If you know cleansing, and the heart possession by the Spirit, still press on. Let God bring to the Cross your own life to make room for His. Has He brought you to this stage? Are you like Lazarus in the grave? Then listen! He will bring you out. What next? Be patient and believe that the wonderful, silent Operator within you is doing His work, silently building and bringing the new life to maturity. Then will come a fuller, clearer vision of the Triune God inhabiting the new man in his whole limit. Then deeper knowledge of ministry; and union with Christ “within the veil”, led step by step to the heart of God, to live in the world as a channel for God’s life to flow through. Even here there is progression, for He leads on and on until the waters are risen, “waters to swim in”.

Now return and see the effect of the river (47 v7-12). “These waters go down into the desert, and go into the sea”. The river flows on until it is merged in the ocean. “Everything shall live whither the river cometh”. Souls will be quickened wherever the child of God goes. Rivers flow. So when the “rivers of living water” go out of you there is no strain. Believe me, when you are possessed by the Holy Spirit, lives around you must be quickened. “Even so the Son quickeneth whom He will”. Christ in you will do the work. What a picture we have here in verses 9-10. “There shall be a very great multitude of fish”, and the fishers are all along the banks of the river gathering in “exceeding many”. Who can measure the blessing of one day, when the rivers are running? So great, so full, we cease to talk about it. How many workers are satisfied if in twelve months they see twelve souls saved!

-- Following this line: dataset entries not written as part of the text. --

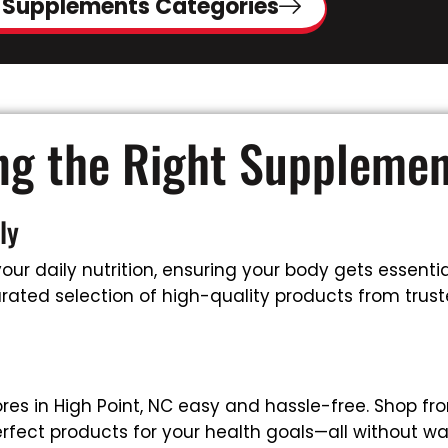
 Supplements Categories
ing the Right Suppleme
ly
ur daily nutrition, ensuring your body gets essential
ated selection of high-quality products from trusted
es in High Point, NC easy and hassle-free. Shop fr
rfect products for your health goals—all without wa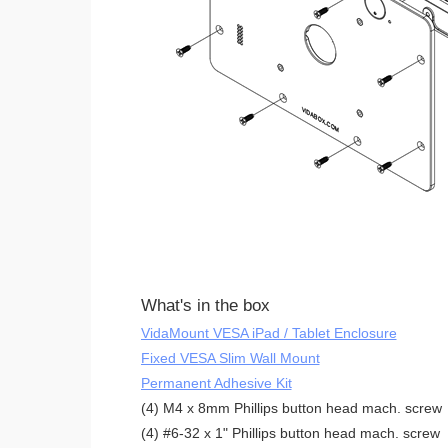
What's in the box
VidaMount VESA iPad / Tablet Enclosure
Fixed VESA Slim Wall Mount
Permanent Adhesive Kit
(4) M4 x 8mm Phillips button head mach. screw
(4) #6-32 x 1" Phillips button head mach. screw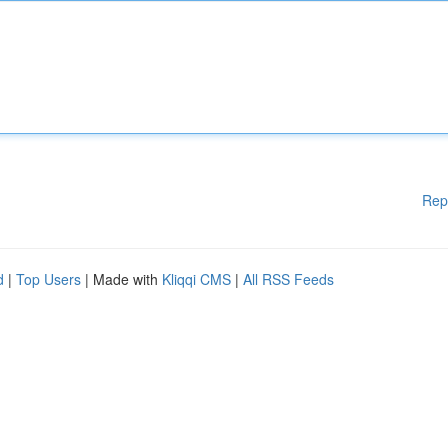
Rep
d
|
Top Users
| Made with
Kliqqi CMS
|
All RSS Feeds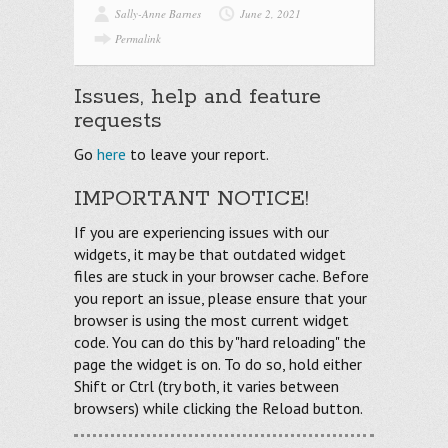
Sally-Anne Barnes
June 2, 2021
Permalink
Issues, help and feature
requests
Go
here
to leave your report.
IMPORTANT NOTICE!
If you are experiencing issues with our
widgets, it may be that outdated widget
files are stuck in your browser cache. Before
you report an issue, please ensure that your
browser is using the most current widget
code. You can do this by "hard reloading" the
page the widget is on. To do so, hold either
Shift or Ctrl (try both, it varies between
browsers) while clicking the Reload button.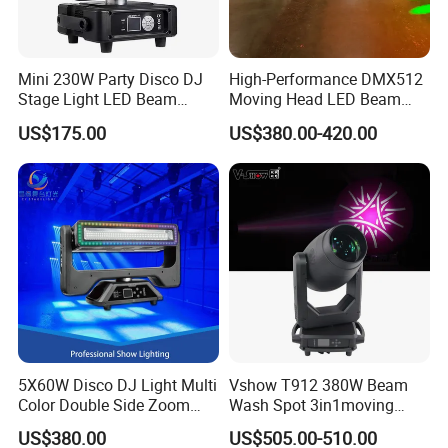
Mini 230W Party Disco DJ
High-Performance DMX512
Stage Light LED Beam
Moving Head LED Beam
Moving Head Sharp
Light for Events
US$175.00
US$380.00-420.00
5X60W Disco DJ Light Multi
Vshow T912 380W Beam
Color Double Side Zoom
Wash Spot 3in1moving
Stage Moving Head
Head Light Journey Hybrid
US$380.00
US$505.00-510.00
Lighting
Cmy and CTO Stage Light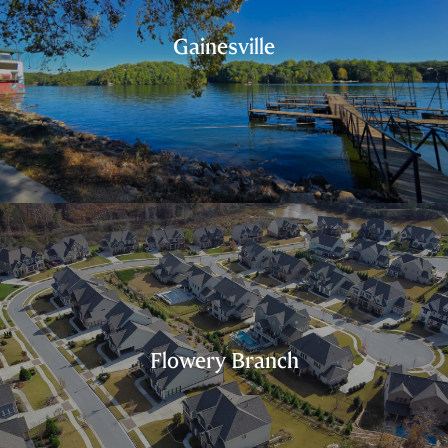
Gainesville
Flowery Branch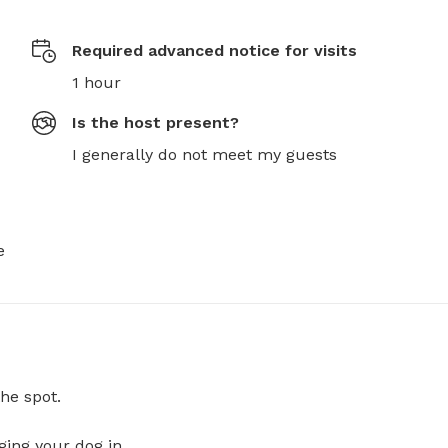
Required advanced notice for visits
1 hour
Is the host present?
I generally do not meet my guests
e
he spot.
ging your dog in.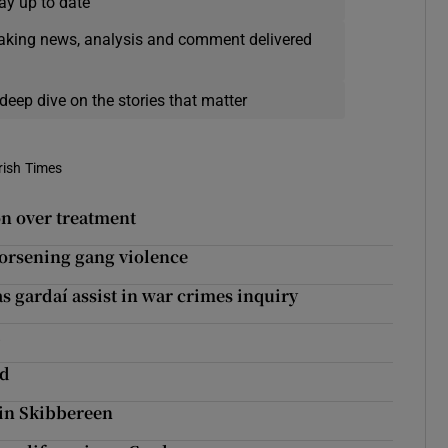
ay up to date
eaking news, analysis and comment delivered
deep dive on the stories that matter
rish Times
n over treatment
 worsening gang violence
as gardaí assist in war crimes inquiry
t
rd
 in Skibbereen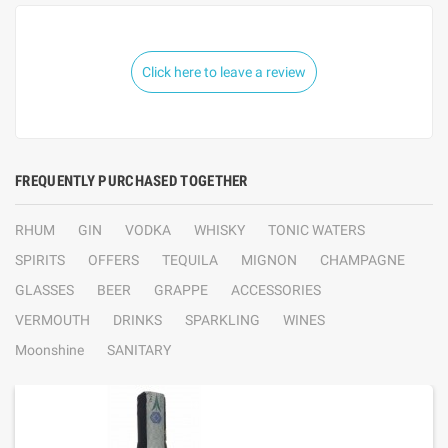
Click here to leave a review
FREQUENTLY PURCHASED TOGETHER
RHUM
GIN
VODKA
WHISKY
TONIC WATERS
SPIRITS
OFFERS
TEQUILA
MIGNON
CHAMPAGNE
GLASSES
BEER
GRAPPE
ACCESSORIES
VERMOUTH
DRINKS
SPARKLING
WINES
Moonshine
SANITARY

See the picture here, “a very great multitude of fish”. This is Pentecost. This is what the Lord has purposed for us quite as fully as in the early Church. What about ‘the miry places and the marshes’(v11)? Marshes take in and never give out. Alas marshy Christians are all around us, running about to all the meetings, listening to and admiring the preacher, yet utterly unchanged, and in their lives remaining fruitless.

Next we see in verse 12 the fruit, new fruit every month, not candied fruit, but fresh and beautiful. The book closes with four words: “The Lord is There” What lovely words! The cloud abode upon the Tabernacle, the anointing which we have received “abideth”. “The Lord is there”. Shall we let go our little efforts and press on through the path of the Cross, into deepest fellowship with Christ in His death and resurrection until the river of God sweeps through us? Let us surrender self at every point and get to know GOD, God indwelling, God enveloping, God surrounding, God carrying, till the whole spirit, soul and body is possessed of God, and it shall be manifestly true in every point, “THE LORD IS THERE. O for the rivers, rivers, rivers! May the Lord do such marvels amongst us by the Holy Spirit’s quickening and blessing, that we shall become clear channels through which the water of life shall flow on and on; kept every moment in God; not satisfied with the blessing of yesterday, but living in God’s eternal ‘to-day’. Let us aim at ‘rivers’. Nothing short of rivers to swim in. The river of God is ‘full of water’. May we each become a free channel for its flow! Amen.